_To-do item_. Copy out each line of the entries where the word "publication" is present.

_Data_.
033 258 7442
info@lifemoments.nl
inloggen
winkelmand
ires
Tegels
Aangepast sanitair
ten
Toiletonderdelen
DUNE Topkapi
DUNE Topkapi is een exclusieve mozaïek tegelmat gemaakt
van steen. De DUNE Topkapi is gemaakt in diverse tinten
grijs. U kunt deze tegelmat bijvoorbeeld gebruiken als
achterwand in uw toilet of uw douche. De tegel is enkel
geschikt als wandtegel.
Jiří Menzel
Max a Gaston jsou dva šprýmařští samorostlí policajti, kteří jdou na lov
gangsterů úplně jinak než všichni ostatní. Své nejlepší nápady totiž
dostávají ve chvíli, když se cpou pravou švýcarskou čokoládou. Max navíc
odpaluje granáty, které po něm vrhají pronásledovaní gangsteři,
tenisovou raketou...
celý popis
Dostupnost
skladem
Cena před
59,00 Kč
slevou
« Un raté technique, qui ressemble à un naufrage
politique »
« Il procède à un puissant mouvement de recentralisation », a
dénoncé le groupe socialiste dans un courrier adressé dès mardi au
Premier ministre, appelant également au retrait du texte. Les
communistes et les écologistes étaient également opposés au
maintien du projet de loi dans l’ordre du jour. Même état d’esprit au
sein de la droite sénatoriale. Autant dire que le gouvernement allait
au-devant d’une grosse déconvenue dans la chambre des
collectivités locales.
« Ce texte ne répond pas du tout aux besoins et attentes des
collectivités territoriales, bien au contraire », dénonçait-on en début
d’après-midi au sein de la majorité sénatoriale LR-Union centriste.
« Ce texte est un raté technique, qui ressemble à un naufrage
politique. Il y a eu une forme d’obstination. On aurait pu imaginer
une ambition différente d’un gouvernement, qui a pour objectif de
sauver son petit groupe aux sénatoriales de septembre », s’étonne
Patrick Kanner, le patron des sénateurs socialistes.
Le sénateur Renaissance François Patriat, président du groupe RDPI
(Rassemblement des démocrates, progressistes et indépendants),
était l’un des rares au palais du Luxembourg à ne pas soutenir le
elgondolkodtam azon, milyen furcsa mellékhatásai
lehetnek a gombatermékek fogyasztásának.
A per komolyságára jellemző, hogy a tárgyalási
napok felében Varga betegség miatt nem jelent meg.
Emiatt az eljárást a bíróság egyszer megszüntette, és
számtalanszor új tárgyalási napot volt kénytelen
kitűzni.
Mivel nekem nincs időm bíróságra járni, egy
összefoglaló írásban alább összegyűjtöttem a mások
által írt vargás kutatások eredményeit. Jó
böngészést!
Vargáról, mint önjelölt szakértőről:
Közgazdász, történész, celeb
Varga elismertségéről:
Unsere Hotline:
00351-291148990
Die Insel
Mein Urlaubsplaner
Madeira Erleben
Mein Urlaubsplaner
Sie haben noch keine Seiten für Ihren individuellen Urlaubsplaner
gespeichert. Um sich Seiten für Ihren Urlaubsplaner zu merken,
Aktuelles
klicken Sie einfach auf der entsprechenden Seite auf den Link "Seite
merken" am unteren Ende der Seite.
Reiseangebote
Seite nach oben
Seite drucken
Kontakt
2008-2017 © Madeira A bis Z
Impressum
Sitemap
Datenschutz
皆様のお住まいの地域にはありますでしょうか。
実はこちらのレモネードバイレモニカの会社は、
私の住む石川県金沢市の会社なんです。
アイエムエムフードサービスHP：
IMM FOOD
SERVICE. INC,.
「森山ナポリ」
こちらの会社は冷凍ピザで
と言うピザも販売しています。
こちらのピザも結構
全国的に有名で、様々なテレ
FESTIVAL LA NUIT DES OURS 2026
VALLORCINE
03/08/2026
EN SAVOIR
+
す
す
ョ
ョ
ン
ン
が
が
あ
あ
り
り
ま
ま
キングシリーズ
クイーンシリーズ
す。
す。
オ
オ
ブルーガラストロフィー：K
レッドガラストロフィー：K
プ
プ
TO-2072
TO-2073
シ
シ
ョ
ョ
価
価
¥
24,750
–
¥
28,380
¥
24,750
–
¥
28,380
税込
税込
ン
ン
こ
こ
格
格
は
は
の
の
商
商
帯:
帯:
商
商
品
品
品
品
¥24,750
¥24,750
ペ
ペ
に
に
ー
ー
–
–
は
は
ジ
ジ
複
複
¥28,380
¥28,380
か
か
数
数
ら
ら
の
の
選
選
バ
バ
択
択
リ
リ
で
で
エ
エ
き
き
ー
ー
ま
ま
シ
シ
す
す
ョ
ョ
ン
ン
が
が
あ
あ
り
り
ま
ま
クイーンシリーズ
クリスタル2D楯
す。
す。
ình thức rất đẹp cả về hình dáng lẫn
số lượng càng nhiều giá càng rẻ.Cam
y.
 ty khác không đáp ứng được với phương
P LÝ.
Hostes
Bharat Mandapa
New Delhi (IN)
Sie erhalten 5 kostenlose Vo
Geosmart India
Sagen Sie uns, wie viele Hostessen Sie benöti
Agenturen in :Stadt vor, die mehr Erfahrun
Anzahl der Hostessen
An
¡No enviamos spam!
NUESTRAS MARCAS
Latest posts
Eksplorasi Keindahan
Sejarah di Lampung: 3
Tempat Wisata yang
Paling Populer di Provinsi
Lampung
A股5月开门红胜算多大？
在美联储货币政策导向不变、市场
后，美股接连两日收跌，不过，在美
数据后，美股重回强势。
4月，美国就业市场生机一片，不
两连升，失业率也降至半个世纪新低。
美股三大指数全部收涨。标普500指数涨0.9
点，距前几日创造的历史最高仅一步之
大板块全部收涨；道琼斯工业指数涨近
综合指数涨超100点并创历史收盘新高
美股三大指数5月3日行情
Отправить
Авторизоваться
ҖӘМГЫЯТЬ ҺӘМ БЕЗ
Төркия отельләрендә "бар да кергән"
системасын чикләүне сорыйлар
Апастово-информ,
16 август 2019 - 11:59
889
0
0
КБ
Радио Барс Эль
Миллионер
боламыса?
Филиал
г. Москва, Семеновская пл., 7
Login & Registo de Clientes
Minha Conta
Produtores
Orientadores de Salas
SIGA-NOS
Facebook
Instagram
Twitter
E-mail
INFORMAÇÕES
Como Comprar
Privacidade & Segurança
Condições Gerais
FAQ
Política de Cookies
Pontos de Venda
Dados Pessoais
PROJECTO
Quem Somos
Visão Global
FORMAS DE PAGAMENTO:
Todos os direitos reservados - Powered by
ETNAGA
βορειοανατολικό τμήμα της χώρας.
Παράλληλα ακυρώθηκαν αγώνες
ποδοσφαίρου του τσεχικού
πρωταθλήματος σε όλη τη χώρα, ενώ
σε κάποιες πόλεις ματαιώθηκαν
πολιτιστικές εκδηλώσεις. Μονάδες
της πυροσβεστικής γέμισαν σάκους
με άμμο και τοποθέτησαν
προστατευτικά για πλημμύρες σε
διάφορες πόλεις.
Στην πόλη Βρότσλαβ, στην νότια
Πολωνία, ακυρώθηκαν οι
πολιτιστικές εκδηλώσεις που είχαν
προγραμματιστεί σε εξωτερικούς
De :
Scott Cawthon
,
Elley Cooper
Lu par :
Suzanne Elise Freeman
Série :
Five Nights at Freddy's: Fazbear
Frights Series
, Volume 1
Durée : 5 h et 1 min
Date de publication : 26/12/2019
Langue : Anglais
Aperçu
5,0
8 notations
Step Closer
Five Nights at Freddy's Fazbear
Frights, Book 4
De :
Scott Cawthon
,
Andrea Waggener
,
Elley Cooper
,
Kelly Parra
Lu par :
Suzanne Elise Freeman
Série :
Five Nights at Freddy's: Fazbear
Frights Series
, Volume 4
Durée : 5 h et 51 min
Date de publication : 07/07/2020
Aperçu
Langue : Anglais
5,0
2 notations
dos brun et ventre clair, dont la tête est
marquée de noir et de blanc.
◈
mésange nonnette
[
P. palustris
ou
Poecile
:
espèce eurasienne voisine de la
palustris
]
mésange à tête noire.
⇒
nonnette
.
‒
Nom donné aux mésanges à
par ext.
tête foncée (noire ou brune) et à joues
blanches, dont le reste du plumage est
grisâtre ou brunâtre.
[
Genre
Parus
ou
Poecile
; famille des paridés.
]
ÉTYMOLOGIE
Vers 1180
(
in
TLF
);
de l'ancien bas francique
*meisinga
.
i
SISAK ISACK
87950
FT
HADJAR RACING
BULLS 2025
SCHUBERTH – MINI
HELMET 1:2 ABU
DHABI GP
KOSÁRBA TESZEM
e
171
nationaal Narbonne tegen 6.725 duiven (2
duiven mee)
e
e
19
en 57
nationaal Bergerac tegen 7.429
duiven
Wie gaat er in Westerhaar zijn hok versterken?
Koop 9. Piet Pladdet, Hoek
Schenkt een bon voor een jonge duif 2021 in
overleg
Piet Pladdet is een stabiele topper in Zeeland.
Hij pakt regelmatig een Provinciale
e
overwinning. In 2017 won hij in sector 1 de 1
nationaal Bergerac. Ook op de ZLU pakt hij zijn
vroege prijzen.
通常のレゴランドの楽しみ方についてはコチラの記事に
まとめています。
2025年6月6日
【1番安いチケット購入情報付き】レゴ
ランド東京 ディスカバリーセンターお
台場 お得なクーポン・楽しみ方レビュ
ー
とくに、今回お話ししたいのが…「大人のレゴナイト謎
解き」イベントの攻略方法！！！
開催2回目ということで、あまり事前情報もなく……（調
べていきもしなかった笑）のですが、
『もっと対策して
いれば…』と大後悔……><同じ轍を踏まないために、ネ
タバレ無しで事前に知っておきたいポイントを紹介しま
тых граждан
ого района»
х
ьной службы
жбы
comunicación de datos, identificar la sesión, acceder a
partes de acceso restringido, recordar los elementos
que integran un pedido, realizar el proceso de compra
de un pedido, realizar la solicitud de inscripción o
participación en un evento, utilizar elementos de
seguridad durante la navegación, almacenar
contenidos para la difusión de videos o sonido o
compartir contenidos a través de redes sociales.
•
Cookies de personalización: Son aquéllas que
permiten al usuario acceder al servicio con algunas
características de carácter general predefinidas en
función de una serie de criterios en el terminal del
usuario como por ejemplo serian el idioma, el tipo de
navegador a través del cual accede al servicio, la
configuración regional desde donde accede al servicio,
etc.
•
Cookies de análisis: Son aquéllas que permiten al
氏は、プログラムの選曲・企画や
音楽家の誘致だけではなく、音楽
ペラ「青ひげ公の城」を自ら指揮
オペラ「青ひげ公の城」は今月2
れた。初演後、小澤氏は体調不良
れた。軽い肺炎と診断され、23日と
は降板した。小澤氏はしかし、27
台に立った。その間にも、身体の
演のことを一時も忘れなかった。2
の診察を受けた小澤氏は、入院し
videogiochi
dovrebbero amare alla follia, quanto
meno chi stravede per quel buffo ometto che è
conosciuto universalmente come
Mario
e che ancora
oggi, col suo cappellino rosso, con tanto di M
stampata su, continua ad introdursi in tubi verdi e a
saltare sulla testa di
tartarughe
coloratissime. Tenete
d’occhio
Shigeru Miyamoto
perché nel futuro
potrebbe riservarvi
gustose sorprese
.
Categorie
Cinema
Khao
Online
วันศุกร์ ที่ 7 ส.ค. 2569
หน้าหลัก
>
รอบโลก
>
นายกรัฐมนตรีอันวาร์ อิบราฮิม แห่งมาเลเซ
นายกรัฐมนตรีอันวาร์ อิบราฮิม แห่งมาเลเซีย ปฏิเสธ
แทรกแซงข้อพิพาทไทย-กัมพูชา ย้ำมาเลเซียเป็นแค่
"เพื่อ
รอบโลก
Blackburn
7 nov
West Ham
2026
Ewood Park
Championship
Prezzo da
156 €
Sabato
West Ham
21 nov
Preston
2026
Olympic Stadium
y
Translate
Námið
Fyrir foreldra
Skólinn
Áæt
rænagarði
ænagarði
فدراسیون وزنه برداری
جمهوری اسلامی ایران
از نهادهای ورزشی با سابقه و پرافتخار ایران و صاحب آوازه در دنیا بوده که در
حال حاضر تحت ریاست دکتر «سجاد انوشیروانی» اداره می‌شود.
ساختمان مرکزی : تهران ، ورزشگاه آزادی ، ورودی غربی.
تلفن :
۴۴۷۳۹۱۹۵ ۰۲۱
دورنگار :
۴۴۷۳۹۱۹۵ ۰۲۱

_Output for this exercise_.
Date de publication : 26/12/2019
Date de publication : 07/07/2020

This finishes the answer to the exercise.